→ Consigne:
Recopiez le passage du jugement allant de « TRIBUNAL DE GRANDE » jusqu'à « par Monsieur CRUZ. », en remplaçant « GREFFIER » par « GREFFIÈRE ».

→ Texte fourni:
▬▬▬

TGI MONTLUCON, 1er février 1991
CERCLAB/CRDP - DOCUMENT N° 383
TGI MONTLUCON, 1er février 1991 : RG n° 190/90 ; jugement n° 37
(sur appel CA Riom (3e ch.), 18 mars 1992 : RG n° 940/91)
Extrait : « Attendu que le régime institué par la loi du 22 décembre 1972 tend à la protection du contractant sollicité à domicile notamment dans le cas de vente de prestation de service, en tant que consommateur présumé inexpérimenté ; Attendu que M. X. a été sollicité en l’espèce à son domicile en vue de la signature d’un contrat de fourniture de prestations de services ; que celles-ci consistaient en l’assistance d’un cabinet d’expertise spécialisé dans le cadre de l’expertise amiable préalable à l’indemnisation de sinistre par sa compagnie d’assurances ; Attendu que ce contrat relatif à l’expertise du sinistre échappait au domaine de compétence professionnelle habituelle de M. X. qui exerce l’activité d’agriculteur ; que ledit contrat doit donc être soumis aux dispositions de la loi du 22 décembre 1972 ».
TRIBUNAL DE GRANDE INSTANCE DE MONTLUÇON
JUGEMENT DU 1er FÉVRIER 1991
ÉLÉMENTS D’IDENTIFICATION DE LA DÉCISION (N.B. : mention ne figurant pas sur l’original)
R.G. n° 190/90. Arrêt n° 37.
DEMANDEUR :
Société Anonyme EXPERTISE GALTIER
Siège social [adresse], Représentée par Maître SOUTHON Bernard, Avocat au Barreau de MONTLUCON, postulant, Maître CLERC, Avocat au Barreau de LIMOGES, plaidant
DÉFENDEUR :
M. X.
Demeurant [adresse], Représenté par Maître DALLANT, Avocat au Barreau de MONTLUCON, postulant, Maître PAILLONCY, Avocat au Barreau de CLERMONT-FERRAND, plaidant
COMPOSITION DU TRIBUNAL :
JUGE UNIQUE Président : Mademoiselle LAFON siégeant en qualité de Juge Unique conformément aux articles 801 et suivants du Nouveau Code de Procédure Civile.
GREFFIER : Madame BRUNET.
MINISTÈRE PUBLIC : Représenté aux débats par Monsieur CRUZ.
DÉBATS : L’affaire, appelée à l’audience publique du 11 janvier 1991, le Tribunal, OUÏ les représentants des parties en leurs conclusions, explications et plaidoiries ainsi que le ministère public en ses réquisitions, a été mise en délibéré ;
Et à l’audience publique du PREMIER FÉVRIER MIL NEUF CENT QUATRE VINGT ONZE à laquelle Mademoiselle LAFON a lu le dispositif a été rendue la décision dont la teneur suit :
EXPOSÉ DU LITIGE (N.B. : mention ne figurant pas sur l’original)

▬▬▬

[Enregistrements extraits d'une collection]
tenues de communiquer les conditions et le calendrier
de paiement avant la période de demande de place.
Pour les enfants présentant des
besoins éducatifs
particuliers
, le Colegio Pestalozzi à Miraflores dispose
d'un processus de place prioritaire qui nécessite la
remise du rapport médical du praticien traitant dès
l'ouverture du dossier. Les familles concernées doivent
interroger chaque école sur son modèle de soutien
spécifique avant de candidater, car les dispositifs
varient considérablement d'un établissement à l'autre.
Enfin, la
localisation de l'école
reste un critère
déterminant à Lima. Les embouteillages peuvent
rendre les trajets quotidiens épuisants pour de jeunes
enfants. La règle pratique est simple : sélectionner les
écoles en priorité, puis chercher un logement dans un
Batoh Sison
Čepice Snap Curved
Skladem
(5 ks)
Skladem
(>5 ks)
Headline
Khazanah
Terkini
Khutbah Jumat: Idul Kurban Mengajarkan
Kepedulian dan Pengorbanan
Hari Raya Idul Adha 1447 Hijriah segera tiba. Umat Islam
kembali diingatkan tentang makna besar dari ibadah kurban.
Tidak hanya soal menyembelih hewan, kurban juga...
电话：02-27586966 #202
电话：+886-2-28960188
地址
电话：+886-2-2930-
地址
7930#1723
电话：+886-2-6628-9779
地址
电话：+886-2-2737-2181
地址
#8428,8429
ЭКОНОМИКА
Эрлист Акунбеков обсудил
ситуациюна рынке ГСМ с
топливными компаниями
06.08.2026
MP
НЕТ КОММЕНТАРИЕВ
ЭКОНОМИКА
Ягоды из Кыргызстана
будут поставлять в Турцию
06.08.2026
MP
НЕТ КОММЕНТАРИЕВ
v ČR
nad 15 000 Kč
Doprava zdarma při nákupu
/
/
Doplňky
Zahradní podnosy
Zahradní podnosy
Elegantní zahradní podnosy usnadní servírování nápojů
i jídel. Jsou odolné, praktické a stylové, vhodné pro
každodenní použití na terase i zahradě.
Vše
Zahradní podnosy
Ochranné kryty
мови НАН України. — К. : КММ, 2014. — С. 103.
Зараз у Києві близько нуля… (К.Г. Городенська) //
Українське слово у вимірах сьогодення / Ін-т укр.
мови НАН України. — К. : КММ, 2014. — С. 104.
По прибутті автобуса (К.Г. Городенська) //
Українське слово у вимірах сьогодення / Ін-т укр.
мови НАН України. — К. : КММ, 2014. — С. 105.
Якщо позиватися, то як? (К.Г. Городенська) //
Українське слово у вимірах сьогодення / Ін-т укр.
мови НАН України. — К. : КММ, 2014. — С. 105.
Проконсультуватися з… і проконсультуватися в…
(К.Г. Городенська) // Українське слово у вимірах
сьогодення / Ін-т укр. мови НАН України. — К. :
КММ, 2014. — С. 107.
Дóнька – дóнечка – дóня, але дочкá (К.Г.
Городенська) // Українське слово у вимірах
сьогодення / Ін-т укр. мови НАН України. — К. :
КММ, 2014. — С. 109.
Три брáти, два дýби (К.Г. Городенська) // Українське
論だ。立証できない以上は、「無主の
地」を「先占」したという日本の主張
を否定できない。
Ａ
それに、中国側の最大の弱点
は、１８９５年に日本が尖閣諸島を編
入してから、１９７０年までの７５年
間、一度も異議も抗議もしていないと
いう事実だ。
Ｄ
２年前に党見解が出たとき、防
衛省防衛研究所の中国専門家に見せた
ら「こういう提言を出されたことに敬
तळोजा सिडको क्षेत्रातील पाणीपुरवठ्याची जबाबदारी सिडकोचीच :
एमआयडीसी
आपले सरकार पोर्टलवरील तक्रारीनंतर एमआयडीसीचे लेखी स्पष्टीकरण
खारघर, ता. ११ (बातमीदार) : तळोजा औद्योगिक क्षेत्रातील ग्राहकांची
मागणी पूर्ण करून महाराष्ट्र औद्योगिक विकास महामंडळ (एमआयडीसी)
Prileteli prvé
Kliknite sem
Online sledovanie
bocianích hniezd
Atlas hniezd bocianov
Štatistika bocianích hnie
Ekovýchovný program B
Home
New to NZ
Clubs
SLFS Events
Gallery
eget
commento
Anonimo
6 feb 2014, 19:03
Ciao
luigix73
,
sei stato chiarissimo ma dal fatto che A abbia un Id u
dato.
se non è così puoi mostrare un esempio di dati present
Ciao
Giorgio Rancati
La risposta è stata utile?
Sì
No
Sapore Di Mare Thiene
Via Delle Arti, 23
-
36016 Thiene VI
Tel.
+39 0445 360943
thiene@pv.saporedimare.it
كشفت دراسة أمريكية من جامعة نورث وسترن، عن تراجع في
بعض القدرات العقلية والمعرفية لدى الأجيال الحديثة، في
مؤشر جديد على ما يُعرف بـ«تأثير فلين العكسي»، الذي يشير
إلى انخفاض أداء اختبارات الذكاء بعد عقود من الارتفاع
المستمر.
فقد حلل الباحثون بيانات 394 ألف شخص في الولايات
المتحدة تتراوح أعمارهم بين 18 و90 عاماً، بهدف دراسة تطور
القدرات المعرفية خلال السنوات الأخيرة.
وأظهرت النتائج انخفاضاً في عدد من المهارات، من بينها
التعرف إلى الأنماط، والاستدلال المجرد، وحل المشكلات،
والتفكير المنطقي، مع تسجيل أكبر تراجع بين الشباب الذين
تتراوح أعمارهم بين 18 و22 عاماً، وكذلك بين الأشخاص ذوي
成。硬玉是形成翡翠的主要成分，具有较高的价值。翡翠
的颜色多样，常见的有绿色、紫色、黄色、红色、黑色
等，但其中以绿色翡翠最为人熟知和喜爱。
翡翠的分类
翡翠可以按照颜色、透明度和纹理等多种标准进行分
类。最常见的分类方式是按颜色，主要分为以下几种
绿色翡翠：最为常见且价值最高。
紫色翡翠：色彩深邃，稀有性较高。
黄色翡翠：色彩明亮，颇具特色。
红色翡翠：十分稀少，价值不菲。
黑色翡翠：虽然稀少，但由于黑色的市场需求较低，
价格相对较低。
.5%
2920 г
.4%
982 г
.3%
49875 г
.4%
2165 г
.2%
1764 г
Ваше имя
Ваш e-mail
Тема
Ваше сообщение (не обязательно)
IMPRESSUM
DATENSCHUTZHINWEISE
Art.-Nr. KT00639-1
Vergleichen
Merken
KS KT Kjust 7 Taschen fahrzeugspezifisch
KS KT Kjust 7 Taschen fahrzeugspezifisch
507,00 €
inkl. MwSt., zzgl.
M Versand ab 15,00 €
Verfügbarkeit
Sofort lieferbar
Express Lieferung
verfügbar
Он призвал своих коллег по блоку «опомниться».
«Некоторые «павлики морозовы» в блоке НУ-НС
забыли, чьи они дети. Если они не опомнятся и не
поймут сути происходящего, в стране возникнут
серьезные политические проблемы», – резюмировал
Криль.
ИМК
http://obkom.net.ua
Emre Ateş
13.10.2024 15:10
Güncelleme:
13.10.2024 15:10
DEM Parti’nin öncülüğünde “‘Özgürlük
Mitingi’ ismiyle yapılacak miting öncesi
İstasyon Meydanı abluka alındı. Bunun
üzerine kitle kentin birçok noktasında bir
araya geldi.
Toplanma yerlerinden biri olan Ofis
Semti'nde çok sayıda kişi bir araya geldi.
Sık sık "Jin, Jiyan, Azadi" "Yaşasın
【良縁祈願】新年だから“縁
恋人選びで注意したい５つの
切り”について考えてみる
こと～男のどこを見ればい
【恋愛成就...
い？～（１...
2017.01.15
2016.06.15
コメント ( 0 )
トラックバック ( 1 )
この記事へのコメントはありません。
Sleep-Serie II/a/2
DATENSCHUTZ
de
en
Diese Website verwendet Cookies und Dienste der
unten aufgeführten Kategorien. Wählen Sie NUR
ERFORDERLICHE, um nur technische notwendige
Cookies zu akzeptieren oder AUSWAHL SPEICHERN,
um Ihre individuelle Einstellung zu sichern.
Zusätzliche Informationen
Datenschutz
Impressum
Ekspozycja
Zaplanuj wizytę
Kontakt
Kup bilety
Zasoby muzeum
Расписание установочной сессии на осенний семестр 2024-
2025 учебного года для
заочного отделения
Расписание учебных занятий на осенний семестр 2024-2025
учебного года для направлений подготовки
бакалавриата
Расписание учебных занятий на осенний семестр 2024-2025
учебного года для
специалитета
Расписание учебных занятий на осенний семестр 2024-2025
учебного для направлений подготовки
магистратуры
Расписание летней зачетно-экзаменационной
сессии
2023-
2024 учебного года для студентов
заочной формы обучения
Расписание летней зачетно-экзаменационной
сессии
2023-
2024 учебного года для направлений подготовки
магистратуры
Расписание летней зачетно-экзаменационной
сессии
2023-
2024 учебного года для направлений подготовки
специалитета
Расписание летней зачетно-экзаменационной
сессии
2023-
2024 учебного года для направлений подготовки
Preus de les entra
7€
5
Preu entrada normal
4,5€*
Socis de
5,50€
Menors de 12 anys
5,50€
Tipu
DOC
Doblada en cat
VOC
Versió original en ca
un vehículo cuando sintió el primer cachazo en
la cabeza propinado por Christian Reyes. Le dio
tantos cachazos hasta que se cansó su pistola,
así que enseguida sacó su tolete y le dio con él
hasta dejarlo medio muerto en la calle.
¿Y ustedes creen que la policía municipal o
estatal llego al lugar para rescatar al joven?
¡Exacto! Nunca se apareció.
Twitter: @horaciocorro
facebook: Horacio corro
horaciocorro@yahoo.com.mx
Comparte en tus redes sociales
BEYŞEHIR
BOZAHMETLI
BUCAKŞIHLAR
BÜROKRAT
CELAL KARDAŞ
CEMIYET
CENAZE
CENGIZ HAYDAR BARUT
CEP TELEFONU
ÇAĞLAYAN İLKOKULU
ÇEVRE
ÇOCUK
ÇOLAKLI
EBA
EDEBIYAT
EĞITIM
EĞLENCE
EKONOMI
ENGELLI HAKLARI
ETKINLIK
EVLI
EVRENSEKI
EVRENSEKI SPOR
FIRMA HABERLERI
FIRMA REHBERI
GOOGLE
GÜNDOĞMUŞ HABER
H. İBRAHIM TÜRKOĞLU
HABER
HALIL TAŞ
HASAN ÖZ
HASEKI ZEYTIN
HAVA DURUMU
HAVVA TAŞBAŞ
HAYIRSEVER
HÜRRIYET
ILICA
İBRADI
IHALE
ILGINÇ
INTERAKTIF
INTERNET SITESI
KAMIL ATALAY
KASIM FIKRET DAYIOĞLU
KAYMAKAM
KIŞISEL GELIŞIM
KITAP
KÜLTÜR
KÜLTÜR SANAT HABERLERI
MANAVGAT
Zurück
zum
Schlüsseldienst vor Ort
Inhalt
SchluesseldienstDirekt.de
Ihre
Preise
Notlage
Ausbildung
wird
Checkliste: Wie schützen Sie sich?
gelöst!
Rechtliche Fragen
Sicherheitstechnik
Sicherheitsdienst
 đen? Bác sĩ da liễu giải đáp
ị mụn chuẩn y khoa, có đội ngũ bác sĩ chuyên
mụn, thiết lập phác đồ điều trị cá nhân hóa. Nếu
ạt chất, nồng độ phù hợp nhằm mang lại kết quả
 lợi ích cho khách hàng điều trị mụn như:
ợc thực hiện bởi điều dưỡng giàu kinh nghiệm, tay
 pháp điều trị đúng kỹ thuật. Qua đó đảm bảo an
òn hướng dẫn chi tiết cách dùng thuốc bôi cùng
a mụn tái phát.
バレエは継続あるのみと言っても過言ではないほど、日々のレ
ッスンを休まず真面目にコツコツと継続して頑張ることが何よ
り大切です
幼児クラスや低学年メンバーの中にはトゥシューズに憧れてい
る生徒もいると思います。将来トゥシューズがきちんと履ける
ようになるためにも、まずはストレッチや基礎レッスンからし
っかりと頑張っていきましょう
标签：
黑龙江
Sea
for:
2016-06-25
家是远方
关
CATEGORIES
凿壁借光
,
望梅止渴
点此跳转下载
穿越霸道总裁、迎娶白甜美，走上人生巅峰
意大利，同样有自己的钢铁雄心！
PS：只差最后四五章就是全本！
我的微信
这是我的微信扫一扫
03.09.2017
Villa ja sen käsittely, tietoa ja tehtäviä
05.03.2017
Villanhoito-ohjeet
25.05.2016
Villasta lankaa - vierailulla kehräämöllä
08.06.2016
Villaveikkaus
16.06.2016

▬▬▬

→ Corrigé rédigé:
TRIBUNAL DE GRANDE INSTANCE DE MONTLUÇON
JUGEMENT DU 1er FÉVRIER 1991
ÉLÉMENTS D’IDENTIFICATION DE LA DÉCISION (N.B. : mention ne figurant pas sur l’original)
R.G. n° 190/90. Arrêt n° 37.
DEMANDEUR :
Société Anonyme EXPERTISE GALTIER
Siège social [adresse], Représentée par Maître SOUTHON Bernard, Avocat au Barreau de MONTLUCON, postulant, Maître CLERC, Avocat au Barreau de LIMOGES, plaidant
DÉFENDEUR :
M. X.
Demeurant [adresse], Représenté par Maître DALLANT, Avocat au Barreau de MONTLUCON, postulant, Maître PAILLONCY, Avocat au Barreau de CLERMONT-FERRAND, plaidant
COMPOSITION DU TRIBUNAL :
JUGE UNIQUE Président : Mademoiselle LAFON siégeant en qualité de Juge Unique conformément aux articles 801 et suivants du Nouveau Code de Procédure Civile.
GREFFIÈRE : Madame BRUNET.
MINISTÈRE PUBLIC : Représenté aux débats par Monsieur CRUZ.